02 August 2009

The McCulley/Cuppan Standards Development Process We Use with Our Clients

As I mentioned in a previous post, in our McCulley/Cuppan consulting work we find the prevalent standards used to determine the “success” of a document are largely driven by simple measures of accuracy and then a passel of “home brewed” concepts for characteristics of document that are largely idiosyncratic ideas about what matters to the reader.

When you have 10 people reviewing a document you will end up with at least 12 opinions about the quality of the document (incongruous number is intentional as sometimes you have a reviewer offering more than one opinion that often conflict) and ways of describing quality that are all over the map. People use different terms to describe quality and if they actually use the same term, then it is highly unlikely that they will use the same definition for the term. So the first problem faced in the review process is the vocabulary used to describe quality attributes in a document.

When writers and reviewers compose or edit text, they continually make decisions that concern semantics—the meaning their words convey—and syntax—the way the words are arranged and other structural elements of the document. However, writers and reviewers often base these decisions on assumptions that have not been tested with technically-oriented adult readers or complex, data-rich, technical documents. Worse yet is many assumptions have never been tested to determine validity. Thus, there are actions ordered by writers and reviewers that may not in fact have the expected effects on a readers' performance (we know this is certainly true with one very important reading audience for pharmaceutical and medical device companies—the regulatory agency, like FDA). So the second problem faced in the review process is to understand what document elements have a meaningful impact on semantics and where to focus time and attention on the syntactical elements of a document.

The first thing we do with a client is an examination of the terms used formally (such as in guidance documents) and informally (such as review comments in documents) to describe quality. This will give us a sense of how the organization views quality and how sophisticated they may be in trying to create a common platform that describes document quality for the organization.

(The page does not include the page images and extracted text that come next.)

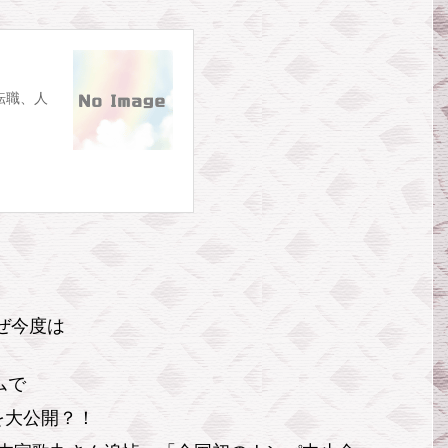
、転職、人
ぜ今度は
イムで
を大公開？！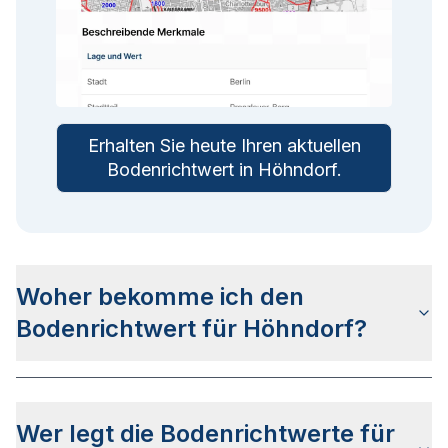
Erhalten Sie heute Ihren aktuellen
Bodenrichtwert in
Höhndorf
.
Woher bekomme ich den
Bodenrichtwert für Höhndorf?
Die Bodenrichtwerte für Höhndorf erhalten Sie
u.a. auf dieser Webseite in den jeweiligen
Wer legt die Bodenrichtwerte für
Stadtteilseiten. Alternativ können Sie bei BORIS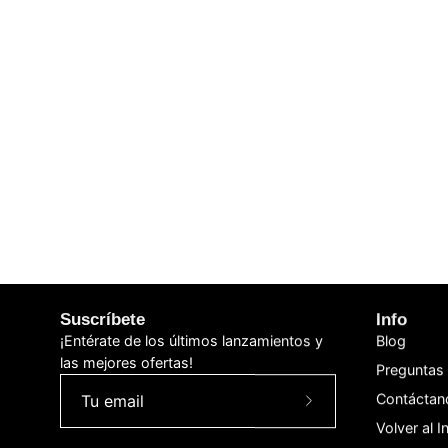
Suscríbete
Info
¡Entérate de los últimos lanzamientos y
Blog
las mejores ofertas!
Preguntas 
Contáctan
Suscríbete
Volver al In
a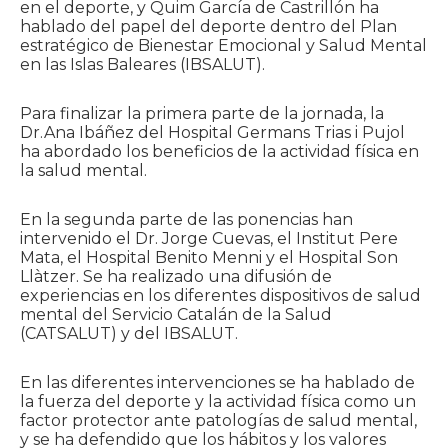
en el deporte, y Quim García de Castrillón ha
hablado del papel del deporte dentro del Plan
estratégico de Bienestar Emocional y Salud Mental
en las Islas Baleares (IBSALUT).
Para finalizar la primera parte de la jornada, la
Dr.Ana Ibáñez del Hospital Germans Trias i Pujol
ha abordado los beneficios de la actividad física en
la salud mental.
En la segunda parte de las ponencias han
intervenido el Dr. Jorge Cuevas, el Institut Pere
Mata, el Hospital Benito Menni y el Hospital Son
Llàtzer. Se ha realizado una difusión de
experiencias en los diferentes dispositivos de salud
mental del Servicio Catalán de la Salud
(CATSALUT) y del IBSALUT.
En las diferentes intervenciones se ha hablado de
la fuerza del deporte y la actividad física como un
factor protector ante patologías de salud mental,
y se ha defendido que los hábitos y los valores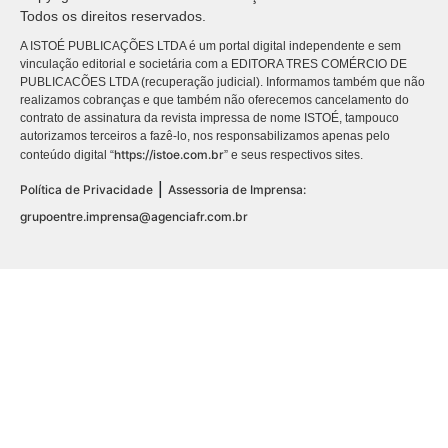
Todos os direitos reservados.
A ISTOÉ PUBLICAÇÕES LTDA é um portal digital independente e sem
vinculação editorial e societária com a EDITORA TRES COMÉRCIO DE
PUBLICACÕES LTDA (recuperação judicial). Informamos também que não
realizamos cobranças e que também não oferecemos cancelamento do
contrato de assinatura da revista impressa de nome ISTOÉ, tampouco
autorizamos terceiros a fazê-lo, nos responsabilizamos apenas pelo
https://istoe.com.br
conteúdo digital “
” e seus respectivos sites.
|
Política de Privacidade
Assessoria de Imprensa:
grupoentre.imprensa@agenciafr.com.br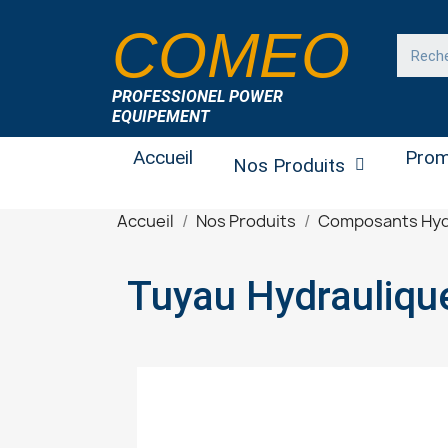
COMEO
PROFESSIONEL POWER
EQUIPEMENT
Accueil
Prom
Nos Produits
Accueil
Nos Produits
Composants Hyd
Tuyau Hydrauliqu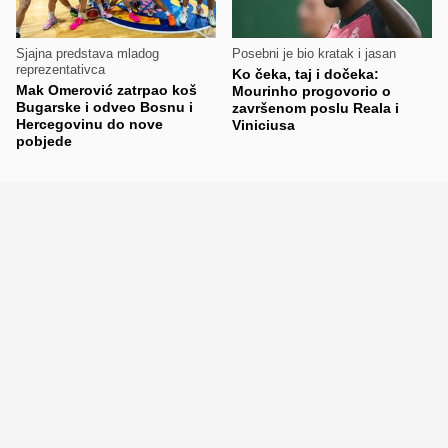
Sjajna predstava mladog
Posebni je bio kratak i jasan
reprezentativca
Ko čeka, taj i dočeka:
Mak Omerović zatrpao koš
Mourinho progovorio o
Bugarske i odveo Bosnu i
završenom poslu Reala i
Hercegovinu do nove
Viniciusa
pobjede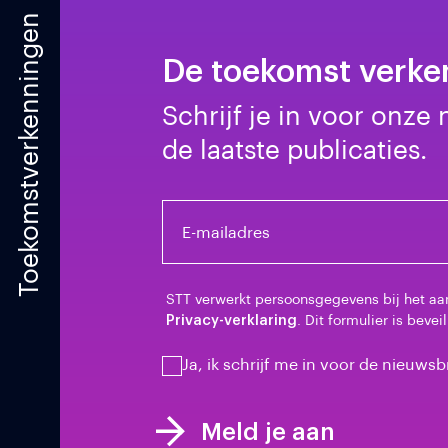
Toekomstverkenningen
De toekomst verken
Schrijf je in voor onze
de laatste publicaties.
E-mailadres
STT verwerkt persoonsgegevens bij het aa
Privacy-verklaring
. Dit formulier is beve
Ja, ik schrijf me in voor de nieuws
Meld je aan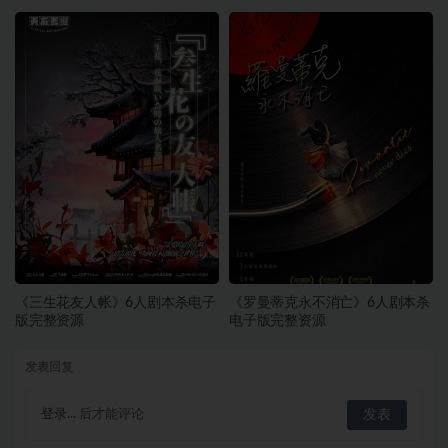
《三生花友人帐》6人剧本杀电子
《罗曼蒂克永不消亡》6人剧本杀
版完整资源
电子版完整资源
发表回复
登录...
后才能评论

The second thing we do is to provide clients with the terms McCulley/Cuppan uses to describe document quality and why the concepts underlying these terms are extremely important to help determine document communication quality. A very important consideration is that the terms should speak the user’s language, with words, phrases and concepts familiar to the user, rather than system-oriented terms.

We spend a huge amount of time talking about semantics. The term "semantics" refers to the study of how language conveys meaning. Using a broad definition of semantics, we help our clients learn how to focus on different features of a document. Features like word choice, the position of information in document sections, paragraphs and in documents as a whole, idea importance, and the visual representation of data.

Then we work with a client team to create and vet working definitions for the various quality standards.

We then roll out the standards in a workshop setting and show people how the standards are applied to the types of documents they have and will produce.